-- DATA follows --

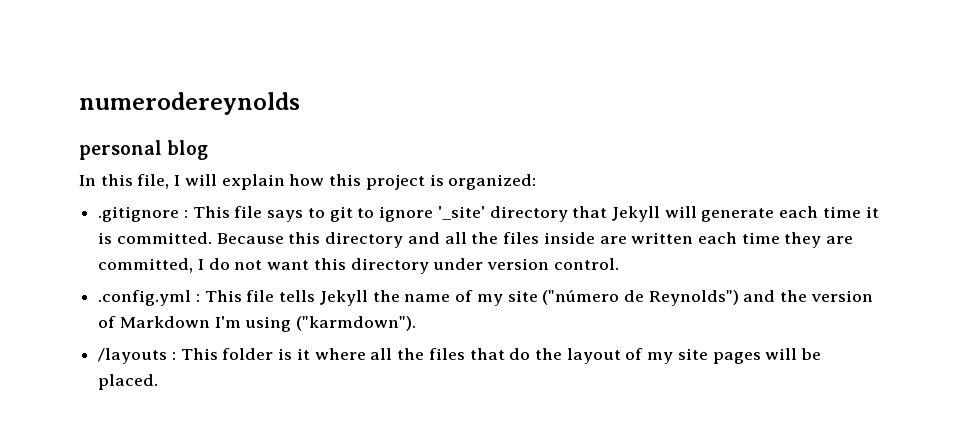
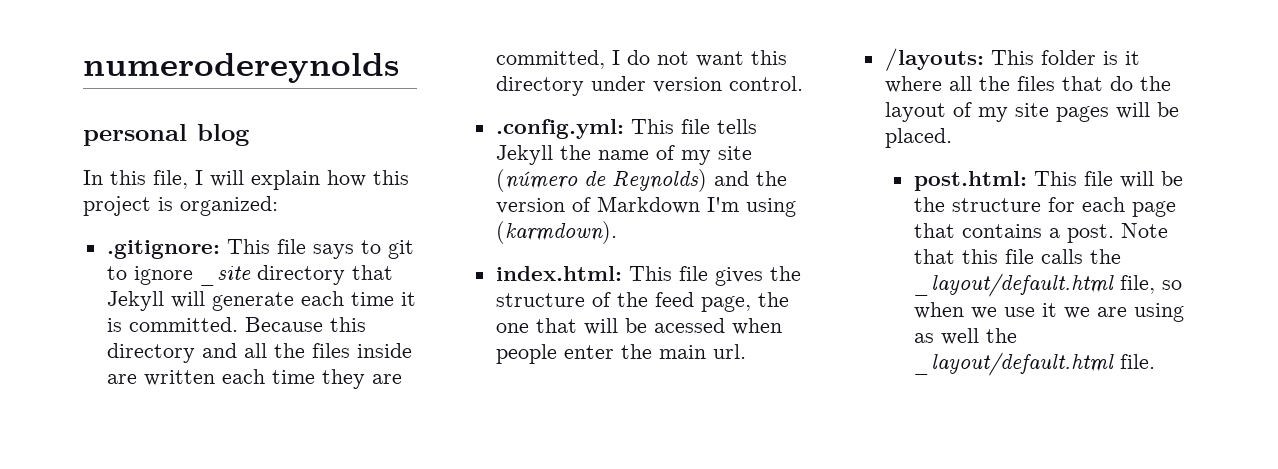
[98,206,188,222] .gitignore : -> [106,240,220,259] .gitignore:
[437,206,485,220] '_site' -> [199,266,251,286] _site
[98,290,200,306] .config.yml : -> [495,119,624,139] .config.yml:
[542,290,739,306] ("número de Reynolds") -> [495,169,707,192] (número de Reynolds)
[296,316,417,331] [98,348,176,364] ("karmdown"). // /layouts : -> [495,221,617,244] [495,266,801,286] [495,292,789,312] [495,318,782,335] [495,344,746,364] [884,48,984,71] (karmdown). // index.html: This file gives the structure of the feed page, the one that will be acessed when people enter the main url. // /layouts:
(159, 382) none -> [913,171,1183,191] [913,197,1176,217] [913,223,1168,243] [913,249,1121,264] [913,273,1182,297] [913,302,1184,322] [913,328,1017,345] [913,352,1155,376] // post.html: This file will be the structure for each page that contains a post. Note that this file calls the _layout/default.html file, so when we use it we are using as well the _layout/default.html file.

-- DATA concluded --

▸ WORK INSTRUCTIONS:
Scan the lines above for the word "file" and copy every one where it occurs.

▸ SOLUTION:
[296,316,417,331] [98,348,176,364] ("karmdown"). // /layouts : -> [495,221,617,244] [495,266,801,286] [495,292,789,312] [495,318,782,335] [495,344,746,364] [884,48,984,71] (karmdown). // index.html: This file gives the structure of the feed page, the one that will be acessed when people enter the main url. // /layouts:
(159, 382) none -> [913,171,1183,191] [913,197,1176,217] [913,223,1168,243] [913,249,1121,264] [913,273,1182,297] [913,302,1184,322] [913,328,1017,345] [913,352,1155,376] // post.html: This file will be the structure for each page that contains a post. Note that this file calls the _layout/default.html file, so when we use it we are using as well the _layout/default.html file.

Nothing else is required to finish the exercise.